==== RECORD EXCERPTS ====

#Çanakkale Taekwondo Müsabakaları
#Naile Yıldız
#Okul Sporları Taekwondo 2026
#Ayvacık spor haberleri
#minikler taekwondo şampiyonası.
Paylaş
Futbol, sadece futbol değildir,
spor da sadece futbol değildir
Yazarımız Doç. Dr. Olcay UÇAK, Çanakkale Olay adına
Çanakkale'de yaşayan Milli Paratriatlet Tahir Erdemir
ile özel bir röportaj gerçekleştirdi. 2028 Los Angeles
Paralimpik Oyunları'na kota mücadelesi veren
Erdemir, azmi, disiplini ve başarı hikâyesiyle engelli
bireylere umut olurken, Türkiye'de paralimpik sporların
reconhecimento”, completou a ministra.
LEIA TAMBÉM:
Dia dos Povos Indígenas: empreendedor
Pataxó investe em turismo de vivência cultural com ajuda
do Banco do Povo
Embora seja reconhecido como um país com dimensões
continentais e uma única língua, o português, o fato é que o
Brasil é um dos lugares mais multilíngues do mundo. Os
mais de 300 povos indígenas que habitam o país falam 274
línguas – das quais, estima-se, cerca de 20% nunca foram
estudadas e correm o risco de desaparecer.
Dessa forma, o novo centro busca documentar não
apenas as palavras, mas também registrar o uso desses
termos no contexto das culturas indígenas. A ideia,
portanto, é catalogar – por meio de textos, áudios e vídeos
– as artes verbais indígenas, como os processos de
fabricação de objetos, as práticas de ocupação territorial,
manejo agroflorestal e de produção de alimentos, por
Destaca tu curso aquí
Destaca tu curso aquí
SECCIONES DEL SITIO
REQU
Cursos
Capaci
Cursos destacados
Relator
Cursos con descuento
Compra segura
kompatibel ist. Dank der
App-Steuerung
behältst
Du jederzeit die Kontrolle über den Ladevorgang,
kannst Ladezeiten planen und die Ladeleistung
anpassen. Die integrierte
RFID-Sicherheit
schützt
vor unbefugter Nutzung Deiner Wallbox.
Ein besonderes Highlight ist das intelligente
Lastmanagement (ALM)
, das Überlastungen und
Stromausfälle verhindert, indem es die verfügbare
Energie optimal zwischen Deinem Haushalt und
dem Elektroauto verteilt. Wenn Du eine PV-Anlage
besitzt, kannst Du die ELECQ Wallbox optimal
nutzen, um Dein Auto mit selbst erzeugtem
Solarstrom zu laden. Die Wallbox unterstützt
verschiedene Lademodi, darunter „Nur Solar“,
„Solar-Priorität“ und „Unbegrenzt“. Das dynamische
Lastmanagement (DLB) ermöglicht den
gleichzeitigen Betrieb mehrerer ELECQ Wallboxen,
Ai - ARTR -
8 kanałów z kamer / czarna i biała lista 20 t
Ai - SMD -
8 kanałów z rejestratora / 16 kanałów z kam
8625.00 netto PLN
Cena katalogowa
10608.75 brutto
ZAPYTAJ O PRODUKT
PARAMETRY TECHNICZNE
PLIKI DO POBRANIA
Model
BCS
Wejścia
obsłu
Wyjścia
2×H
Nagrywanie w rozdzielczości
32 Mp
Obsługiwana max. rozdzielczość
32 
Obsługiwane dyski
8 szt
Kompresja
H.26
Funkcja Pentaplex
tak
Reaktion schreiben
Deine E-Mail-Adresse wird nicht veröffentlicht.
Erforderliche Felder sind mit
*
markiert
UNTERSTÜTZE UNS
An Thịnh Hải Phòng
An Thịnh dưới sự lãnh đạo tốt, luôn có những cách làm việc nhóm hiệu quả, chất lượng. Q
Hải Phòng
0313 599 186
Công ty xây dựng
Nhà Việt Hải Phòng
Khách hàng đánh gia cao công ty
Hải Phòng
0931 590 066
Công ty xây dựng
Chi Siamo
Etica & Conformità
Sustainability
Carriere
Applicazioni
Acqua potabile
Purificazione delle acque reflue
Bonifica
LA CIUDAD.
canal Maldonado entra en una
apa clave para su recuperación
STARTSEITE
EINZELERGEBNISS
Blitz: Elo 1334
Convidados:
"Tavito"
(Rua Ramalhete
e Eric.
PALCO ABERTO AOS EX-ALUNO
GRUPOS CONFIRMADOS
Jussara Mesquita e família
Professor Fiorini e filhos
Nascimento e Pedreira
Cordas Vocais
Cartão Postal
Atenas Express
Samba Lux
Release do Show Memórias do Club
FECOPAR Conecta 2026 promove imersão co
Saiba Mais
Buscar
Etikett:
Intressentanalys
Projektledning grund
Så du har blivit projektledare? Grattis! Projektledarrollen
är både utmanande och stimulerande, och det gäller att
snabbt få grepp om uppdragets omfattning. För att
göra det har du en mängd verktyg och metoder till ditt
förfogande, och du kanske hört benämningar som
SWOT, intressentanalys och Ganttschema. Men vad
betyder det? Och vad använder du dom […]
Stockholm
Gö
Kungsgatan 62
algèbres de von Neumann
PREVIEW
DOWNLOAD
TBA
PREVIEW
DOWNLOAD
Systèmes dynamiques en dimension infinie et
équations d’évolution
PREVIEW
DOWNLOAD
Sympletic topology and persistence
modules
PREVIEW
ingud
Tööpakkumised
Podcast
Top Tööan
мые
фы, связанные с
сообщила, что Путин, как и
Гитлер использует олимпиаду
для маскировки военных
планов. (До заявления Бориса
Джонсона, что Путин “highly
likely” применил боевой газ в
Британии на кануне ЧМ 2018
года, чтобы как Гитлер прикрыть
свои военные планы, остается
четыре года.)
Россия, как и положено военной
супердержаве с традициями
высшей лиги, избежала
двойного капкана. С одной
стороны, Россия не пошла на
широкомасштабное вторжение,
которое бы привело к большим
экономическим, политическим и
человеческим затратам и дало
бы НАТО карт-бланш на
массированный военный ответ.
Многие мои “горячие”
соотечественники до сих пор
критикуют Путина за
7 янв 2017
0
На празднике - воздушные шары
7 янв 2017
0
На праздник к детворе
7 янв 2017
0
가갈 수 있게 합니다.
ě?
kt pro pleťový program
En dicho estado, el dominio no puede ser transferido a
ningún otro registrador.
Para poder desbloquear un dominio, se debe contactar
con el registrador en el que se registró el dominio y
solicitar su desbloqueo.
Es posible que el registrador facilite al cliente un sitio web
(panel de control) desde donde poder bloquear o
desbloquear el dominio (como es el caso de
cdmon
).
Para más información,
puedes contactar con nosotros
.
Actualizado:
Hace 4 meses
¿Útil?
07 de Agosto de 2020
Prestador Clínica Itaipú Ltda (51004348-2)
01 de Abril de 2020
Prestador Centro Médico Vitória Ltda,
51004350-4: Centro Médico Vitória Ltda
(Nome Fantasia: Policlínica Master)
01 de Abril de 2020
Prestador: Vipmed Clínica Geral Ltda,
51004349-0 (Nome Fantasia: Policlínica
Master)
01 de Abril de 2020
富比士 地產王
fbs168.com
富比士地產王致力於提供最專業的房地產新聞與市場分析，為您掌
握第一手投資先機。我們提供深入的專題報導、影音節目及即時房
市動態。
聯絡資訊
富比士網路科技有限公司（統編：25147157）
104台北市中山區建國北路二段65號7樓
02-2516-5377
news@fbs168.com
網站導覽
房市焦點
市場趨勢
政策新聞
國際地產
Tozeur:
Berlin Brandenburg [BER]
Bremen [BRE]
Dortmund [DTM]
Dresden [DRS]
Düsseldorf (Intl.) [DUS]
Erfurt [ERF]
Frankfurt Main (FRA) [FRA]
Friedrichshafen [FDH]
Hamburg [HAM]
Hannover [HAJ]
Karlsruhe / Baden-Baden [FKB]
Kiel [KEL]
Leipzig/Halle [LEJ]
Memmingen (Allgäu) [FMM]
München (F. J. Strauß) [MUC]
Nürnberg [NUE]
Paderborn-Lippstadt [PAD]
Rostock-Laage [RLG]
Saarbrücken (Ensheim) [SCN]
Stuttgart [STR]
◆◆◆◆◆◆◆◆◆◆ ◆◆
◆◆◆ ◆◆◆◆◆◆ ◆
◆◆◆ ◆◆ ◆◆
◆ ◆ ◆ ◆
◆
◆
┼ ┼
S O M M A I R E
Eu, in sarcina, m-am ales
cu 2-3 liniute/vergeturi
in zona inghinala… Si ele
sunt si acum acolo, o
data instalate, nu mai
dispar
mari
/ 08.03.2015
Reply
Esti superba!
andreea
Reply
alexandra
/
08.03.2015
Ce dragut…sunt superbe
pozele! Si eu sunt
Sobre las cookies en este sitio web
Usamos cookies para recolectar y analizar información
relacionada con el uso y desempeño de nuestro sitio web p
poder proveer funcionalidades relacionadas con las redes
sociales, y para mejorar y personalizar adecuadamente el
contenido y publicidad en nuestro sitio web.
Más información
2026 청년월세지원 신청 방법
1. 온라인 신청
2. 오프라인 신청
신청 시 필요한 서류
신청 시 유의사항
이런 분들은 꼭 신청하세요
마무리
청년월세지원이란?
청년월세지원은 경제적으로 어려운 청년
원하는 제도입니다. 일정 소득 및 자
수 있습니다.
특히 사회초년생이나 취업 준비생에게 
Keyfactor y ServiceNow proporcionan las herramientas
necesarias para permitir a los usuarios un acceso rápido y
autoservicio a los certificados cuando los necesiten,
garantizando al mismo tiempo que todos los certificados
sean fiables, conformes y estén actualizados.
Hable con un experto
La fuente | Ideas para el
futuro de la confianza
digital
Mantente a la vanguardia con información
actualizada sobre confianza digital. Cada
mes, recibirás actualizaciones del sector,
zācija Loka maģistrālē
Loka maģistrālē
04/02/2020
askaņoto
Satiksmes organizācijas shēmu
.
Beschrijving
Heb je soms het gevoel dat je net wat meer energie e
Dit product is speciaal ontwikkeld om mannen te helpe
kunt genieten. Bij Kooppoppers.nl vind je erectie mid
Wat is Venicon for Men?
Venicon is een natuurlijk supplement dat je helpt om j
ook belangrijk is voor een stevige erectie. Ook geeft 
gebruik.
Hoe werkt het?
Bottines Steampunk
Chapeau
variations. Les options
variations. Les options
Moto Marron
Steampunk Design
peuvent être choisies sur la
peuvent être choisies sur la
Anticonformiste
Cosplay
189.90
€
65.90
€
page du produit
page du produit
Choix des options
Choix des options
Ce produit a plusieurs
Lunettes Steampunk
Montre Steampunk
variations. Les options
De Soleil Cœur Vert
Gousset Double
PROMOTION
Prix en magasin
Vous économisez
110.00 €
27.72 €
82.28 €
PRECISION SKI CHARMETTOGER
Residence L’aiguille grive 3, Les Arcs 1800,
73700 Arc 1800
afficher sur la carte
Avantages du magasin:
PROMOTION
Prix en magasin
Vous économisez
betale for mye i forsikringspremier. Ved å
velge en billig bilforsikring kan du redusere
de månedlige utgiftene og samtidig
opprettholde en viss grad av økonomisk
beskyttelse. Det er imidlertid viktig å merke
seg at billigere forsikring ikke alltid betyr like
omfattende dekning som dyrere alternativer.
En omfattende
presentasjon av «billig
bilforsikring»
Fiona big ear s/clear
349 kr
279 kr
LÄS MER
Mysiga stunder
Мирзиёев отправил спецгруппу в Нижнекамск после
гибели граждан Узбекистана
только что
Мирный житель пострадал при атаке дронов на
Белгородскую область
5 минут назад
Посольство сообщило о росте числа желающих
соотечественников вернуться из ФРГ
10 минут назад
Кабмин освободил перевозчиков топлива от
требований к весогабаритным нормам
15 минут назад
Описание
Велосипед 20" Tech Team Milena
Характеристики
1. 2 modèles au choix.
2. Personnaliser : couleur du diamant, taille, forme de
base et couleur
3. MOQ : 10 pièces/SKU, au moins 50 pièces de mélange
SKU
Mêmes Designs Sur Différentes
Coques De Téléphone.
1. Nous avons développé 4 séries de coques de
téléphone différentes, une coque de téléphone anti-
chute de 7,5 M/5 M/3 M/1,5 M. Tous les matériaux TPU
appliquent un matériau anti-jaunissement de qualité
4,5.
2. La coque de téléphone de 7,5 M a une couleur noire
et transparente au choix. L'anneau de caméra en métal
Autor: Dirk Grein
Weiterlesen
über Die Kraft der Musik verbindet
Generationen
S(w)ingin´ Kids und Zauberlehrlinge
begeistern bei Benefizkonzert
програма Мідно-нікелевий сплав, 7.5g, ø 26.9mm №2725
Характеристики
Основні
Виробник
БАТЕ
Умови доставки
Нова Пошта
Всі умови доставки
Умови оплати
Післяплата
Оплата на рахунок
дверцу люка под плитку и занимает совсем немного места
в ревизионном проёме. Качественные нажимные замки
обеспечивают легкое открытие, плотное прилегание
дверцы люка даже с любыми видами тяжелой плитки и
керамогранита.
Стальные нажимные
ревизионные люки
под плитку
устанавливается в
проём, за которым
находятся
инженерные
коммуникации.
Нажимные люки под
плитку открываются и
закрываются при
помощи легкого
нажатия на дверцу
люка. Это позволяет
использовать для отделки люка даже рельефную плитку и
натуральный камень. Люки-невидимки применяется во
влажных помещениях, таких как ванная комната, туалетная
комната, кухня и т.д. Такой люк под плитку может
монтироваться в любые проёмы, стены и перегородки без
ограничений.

====

- _WORK REQUIRED_
Copy out again, word for word, every line of the records above from the first line through the line containing "besitzt, kannst Du die ELECQ Wallbox optimal", including that line.

- _TASK RESPONSE_
#Çanakkale Taekwondo Müsabakaları
#Naile Yıldız
#Okul Sporları Taekwondo 2026
#Ayvacık spor haberleri
#minikler taekwondo şampiyonası.
Paylaş
Futbol, sadece futbol değildir,
spor da sadece futbol değildir
Yazarımız Doç. Dr. Olcay UÇAK, Çanakkale Olay adına
Çanakkale'de yaşayan Milli Paratriatlet Tahir Erdemir
ile özel bir röportaj gerçekleştirdi. 2028 Los Angeles
Paralimpik Oyunları'na kota mücadelesi veren
Erdemir, azmi, disiplini ve başarı hikâyesiyle engelli
bireylere umut olurken, Türkiye'de paralimpik sporların
reconhecimento”, completou a ministra.
LEIA TAMBÉM:
Dia dos Povos Indígenas: empreendedor
Pataxó investe em turismo de vivência cultural com ajuda
do Banco do Povo
Embora seja reconhecido como um país com dimensões
continentais e uma única língua, o português, o fato é que o
Brasil é um dos lugares mais multilíngues do mundo. Os
mais de 300 povos indígenas que habitam o país falam 274
línguas – das quais, estima-se, cerca de 20% nunca foram
estudadas e correm o risco de desaparecer.
Dessa forma, o novo centro busca documentar não
apenas as palavras, mas também registrar o uso desses
termos no contexto das culturas indígenas. A ideia,
portanto, é catalogar – por meio de textos, áudios e vídeos
– as artes verbais indígenas, como os processos de
fabricação de objetos, as práticas de ocupação territorial,
manejo agroflorestal e de produção de alimentos, por
Destaca tu curso aquí
Destaca tu curso aquí
SECCIONES DEL SITIO
REQU
Cursos
Capaci
Cursos destacados
Relator
Cursos con descuento
Compra segura
kompatibel ist. Dank der
App-Steuerung
behältst
Du jederzeit die Kontrolle über den Ladevorgang,
kannst Ladezeiten planen und die Ladeleistung
anpassen. Die integrierte
RFID-Sicherheit
schützt
vor unbefugter Nutzung Deiner Wallbox.
Ein besonderes Highlight ist das intelligente
Lastmanagement (ALM)
, das Überlastungen und
Stromausfälle verhindert, indem es die verfügbare
Energie optimal zwischen Deinem Haushalt und
dem Elektroauto verteilt. Wenn Du eine PV-Anlage
besitzt, kannst Du die ELECQ Wallbox optimal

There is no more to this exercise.